In a new, more condensed role this season, Clark had his most efficient season to date. His 36.7% three point shooting rate is a career high and his value as this team’s veteran leader who’s been in all the biggest moments has been significant. He’s had his ups and downs as he always does, but Clark has come up big in a number of critical games this season.

Along with the Honorable Mention nod, Beekman also made the All-ACC Defensive team and was voted to second place for the ACC’s Defensive Player of the Year. Losing to Duke’s Mark Williams who finished with 47 votes compared to Beekman’s 20, it’s a real shame to see Beekman’s historic defensive season fall short of an award that UVA players won four of the last seven seasons.
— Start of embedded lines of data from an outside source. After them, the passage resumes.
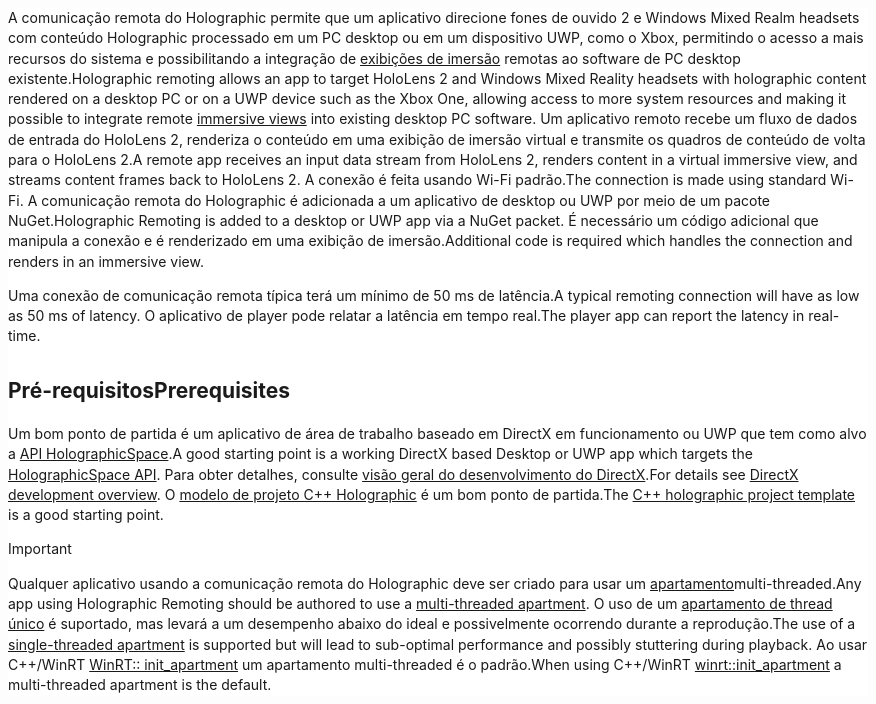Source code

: <span data-ttu-id="d37d3-113">A comunicação remota do Holographic permite que um aplicativo direcione fones de ouvido 2 e Windows Mixed Realm headsets com conteúdo Holographic processado em um PC desktop ou em um dispositivo UWP, como o Xbox, permitindo o acesso a mais recursos do sistema e possibilitando a integração de [exibições de imersão](../../design/app-views.md) remotas ao software de PC desktop existente.</span><span class="sxs-lookup"><span data-stu-id="d37d3-113">Holographic remoting allows an app to target HoloLens 2 and Windows Mixed Reality headsets with holographic content rendered on a desktop PC or on a UWP device such as the Xbox One, allowing access to more system resources and making it possible to integrate remote [immersive views](../../design/app-views.md) into existing desktop PC software.</span></span> <span data-ttu-id="d37d3-114">Um aplicativo remoto recebe um fluxo de dados de entrada do HoloLens 2, renderiza o conteúdo em uma exibição de imersão virtual e transmite os quadros de conteúdo de volta para o HoloLens 2.</span><span class="sxs-lookup"><span data-stu-id="d37d3-114">A remote app receives an input data stream from HoloLens 2, renders content in a virtual immersive view, and streams content frames back to HoloLens 2.</span></span> <span data-ttu-id="d37d3-115">A conexão é feita usando Wi-Fi padrão.</span><span class="sxs-lookup"><span data-stu-id="d37d3-115">The connection is made using standard Wi-Fi.</span></span> <span data-ttu-id="d37d3-116">A comunicação remota do Holographic é adicionada a um aplicativo de desktop ou UWP por meio de um pacote NuGet.</span><span class="sxs-lookup"><span data-stu-id="d37d3-116">Holographic Remoting is added to a desktop or UWP app via a NuGet packet.</span></span> <span data-ttu-id="d37d3-117">É necessário um código adicional que manipula a conexão e é renderizado em uma exibição de imersão.</span><span class="sxs-lookup"><span data-stu-id="d37d3-117">Additional code is required which handles the connection and renders in an immersive view.</span></span>

<span data-ttu-id="d37d3-118">Uma conexão de comunicação remota típica terá um mínimo de 50 ms de latência.</span><span class="sxs-lookup"><span data-stu-id="d37d3-118">A typical remoting connection will have as low as 50 ms of latency.</span></span> <span data-ttu-id="d37d3-119">O aplicativo de player pode relatar a latência em tempo real.</span><span class="sxs-lookup"><span data-stu-id="d37d3-119">The player app can report the latency in real-time.</span></span>

## <a name="prerequisites"></a><span data-ttu-id="d37d3-120">Pré-requisitos</span><span class="sxs-lookup"><span data-stu-id="d37d3-120">Prerequisites</span></span>

<span data-ttu-id="d37d3-121">Um bom ponto de partida é um aplicativo de área de trabalho baseado em DirectX em funcionamento ou UWP que tem como alvo a [API HolographicSpace](../native/getting-a-holographicspace.md).</span><span class="sxs-lookup"><span data-stu-id="d37d3-121">A good starting point is a working DirectX based Desktop or UWP app which targets the [HolographicSpace API](../native/getting-a-holographicspace.md).</span></span> <span data-ttu-id="d37d3-122">Para obter detalhes, consulte [visão geral do desenvolvimento do DirectX](../native/directx-development-overview.md).</span><span class="sxs-lookup"><span data-stu-id="d37d3-122">For details see [DirectX development overview](../native/directx-development-overview.md).</span></span> <span data-ttu-id="d37d3-123">O [modelo de projeto C++ Holographic](../native/creating-a-holographic-directx-project.md) é um bom ponto de partida.</span><span class="sxs-lookup"><span data-stu-id="d37d3-123">The [C++ holographic project template](../native/creating-a-holographic-directx-project.md) is a good starting point.</span></span>

>[!IMPORTANT]
><span data-ttu-id="d37d3-124">Qualquer aplicativo usando a comunicação remota do Holographic deve ser criado para usar um [apartamento](https://docs.microsoft.com//windows/win32/com/multithreaded-apartments)multi-threaded.</span><span class="sxs-lookup"><span data-stu-id="d37d3-124">Any app using Holographic Remoting should be authored to use a [multi-threaded apartment](https://docs.microsoft.com//windows/win32/com/multithreaded-apartments).</span></span> <span data-ttu-id="d37d3-125">O uso de um [apartamento de thread único](https://docs.microsoft.com//windows/win32/com/single-threaded-apartments) é suportado, mas levará a um desempenho abaixo do ideal e possivelmente ocorrendo durante a reprodução.</span><span class="sxs-lookup"><span data-stu-id="d37d3-125">The use of a [single-threaded apartment](https://docs.microsoft.com//windows/win32/com/single-threaded-apartments) is supported but will lead to sub-optimal performance and possibly stuttering during playback.</span></span> <span data-ttu-id="d37d3-126">Ao usar C++/WinRT [WinRT:: init_apartment](https://docs.microsoft.com//windows/uwp/cpp-and-winrt-apis/get-started) um apartamento multi-threaded é o padrão.</span><span class="sxs-lookup"><span data-stu-id="d37d3-126">When using C++/WinRT [winrt::init_apartment](https://docs.microsoft.com//windows/uwp/cpp-and-winrt-apis/get-started) a multi-threaded apartment is the default.</span></span>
Beekman’s steal rate was first in the conference as was his 2.1 steals per game average. Additionally, his block rate of 2.63 and 0.73 blocks per game were both first among conference guards.

Mark Williams is a worthy of being named the ACC’s Defensive Player of the Year. But the impact that Beekman has on opponents’ offenses with his ability to lock down other team’s best perimeter threat while simultaneously roaming the passing lanes and making plays is immeasurable.

Generally, Virginia gets a bit of a boost in regards to awards since the ‘Hoos tend to finish at or near the top of the ACC standings. That often outweighs the per game average fallacy that negatively impacts Wahoos considering Virginia’s slower pace. But sixth in the conference doesn’t generate much hype for individuals who contribute to a team considered to be greater than the sum of its parts.

With individual accomplishments out of the way, this team has its sternest test of the season coming up this week in the ACC Tournament. It’s all but set in stone that Virginia has to win the ACC and seize the automatic bid to make the NCAA Tournament.

The ‘Hoos will set out on their quest to win four games in four days on Wednesday at 9:30 PM against the winner of the Louisville - Georgia Tech contest on Tuesday.